◆ YOUR GOAL
Restate every line of the material that follows, word for word.
══════════════════════════════
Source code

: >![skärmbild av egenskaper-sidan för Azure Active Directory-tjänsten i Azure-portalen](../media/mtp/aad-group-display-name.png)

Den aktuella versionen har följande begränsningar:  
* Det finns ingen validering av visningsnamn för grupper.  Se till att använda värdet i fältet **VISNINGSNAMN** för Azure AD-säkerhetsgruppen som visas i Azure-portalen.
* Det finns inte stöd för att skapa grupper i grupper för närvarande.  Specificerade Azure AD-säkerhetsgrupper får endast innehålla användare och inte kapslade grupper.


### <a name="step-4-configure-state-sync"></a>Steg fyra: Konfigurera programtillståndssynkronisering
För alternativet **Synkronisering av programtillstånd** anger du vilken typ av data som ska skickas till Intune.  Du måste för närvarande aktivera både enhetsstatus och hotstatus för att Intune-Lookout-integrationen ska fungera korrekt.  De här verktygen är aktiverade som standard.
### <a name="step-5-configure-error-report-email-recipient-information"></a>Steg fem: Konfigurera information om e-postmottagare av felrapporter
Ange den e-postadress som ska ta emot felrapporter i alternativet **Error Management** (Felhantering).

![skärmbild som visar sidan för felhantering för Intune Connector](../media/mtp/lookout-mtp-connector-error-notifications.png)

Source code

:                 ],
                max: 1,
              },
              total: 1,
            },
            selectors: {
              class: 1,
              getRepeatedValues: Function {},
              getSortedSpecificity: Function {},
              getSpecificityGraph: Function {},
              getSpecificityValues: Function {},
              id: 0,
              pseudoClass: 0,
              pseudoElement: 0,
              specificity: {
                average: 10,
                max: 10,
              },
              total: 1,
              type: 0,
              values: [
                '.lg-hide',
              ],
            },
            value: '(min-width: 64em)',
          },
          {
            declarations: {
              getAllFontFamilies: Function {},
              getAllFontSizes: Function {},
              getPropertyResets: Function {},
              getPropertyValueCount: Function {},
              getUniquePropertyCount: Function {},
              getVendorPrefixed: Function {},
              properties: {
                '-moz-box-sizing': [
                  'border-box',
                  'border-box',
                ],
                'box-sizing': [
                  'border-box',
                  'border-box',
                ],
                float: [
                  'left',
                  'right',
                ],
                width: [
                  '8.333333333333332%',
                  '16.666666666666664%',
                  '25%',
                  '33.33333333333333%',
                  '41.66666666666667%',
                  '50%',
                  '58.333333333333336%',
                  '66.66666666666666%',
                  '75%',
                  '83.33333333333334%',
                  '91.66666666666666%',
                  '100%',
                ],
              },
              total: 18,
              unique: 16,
══════════════════════════════
◆ RESPONSE
Source code

: >![skärmbild av egenskaper-sidan för Azure Active Directory-tjänsten i Azure-portalen](../media/mtp/aad-group-display-name.png)

Den aktuella versionen har följande begränsningar:  
* Det finns ingen validering av visningsnamn för grupper.  Se till att använda värdet i fältet **VISNINGSNAMN** för Azure AD-säkerhetsgruppen som visas i Azure-portalen.
* Det finns inte stöd för att skapa grupper i grupper för närvarande.  Specificerade Azure AD-säkerhetsgrupper får endast innehålla användare och inte kapslade grupper.


### <a name="step-4-configure-state-sync"></a>Steg fyra: Konfigurera programtillståndssynkronisering
För alternativet **Synkronisering av programtillstånd** anger du vilken typ av data som ska skickas till Intune.  Du måste för närvarande aktivera både enhetsstatus och hotstatus för att Intune-Lookout-integrationen ska fungera korrekt.  De här verktygen är aktiverade som standard.
### <a name="step-5-configure-error-report-email-recipient-information"></a>Steg fem: Konfigurera information om e-postmottagare av felrapporter
Ange den e-postadress som ska ta emot felrapporter i alternativet **Error Management** (Felhantering).

![skärmbild som visar sidan för felhantering för Intune Connector](../media/mtp/lookout-mtp-connector-error-notifications.png)

Source code

:                 ],
                max: 1,
              },
              total: 1,
            },
            selectors: {
              class: 1,
              getRepeatedValues: Function {},
              getSortedSpecificity: Function {},
              getSpecificityGraph: Function {},
              getSpecificityValues: Function {},
              id: 0,
              pseudoClass: 0,
              pseudoElement: 0,
              specificity: {
                average: 10,
                max: 10,
              },
              total: 1,
              type: 0,
              values: [
                '.lg-hide',
              ],
            },
            value: '(min-width: 64em)',
          },
          {
            declarations: {
              getAllFontFamilies: Function {},
              getAllFontSizes: Function {},
              getPropertyResets: Function {},
              getPropertyValueCount: Function {},
              getUniquePropertyCount: Function {},
              getVendorPrefixed: Function {},
              properties: {
                '-moz-box-sizing': [
                  'border-box',
                  'border-box',
                ],
                'box-sizing': [
                  'border-box',
                  'border-box',
                ],
                float: [
                  'left',
                  'right',
                ],
                width: [
                  '8.333333333333332%',
                  '16.666666666666664%',
                  '25%',
                  '33.33333333333333%',
                  '41.66666666666667%',
                  '50%',
                  '58.333333333333336%',
                  '66.66666666666666%',
                  '75%',
                  '83.33333333333334%',
                  '91.66666666666666%',
                  '100%',
                ],
              },
              total: 18,
              unique: 16,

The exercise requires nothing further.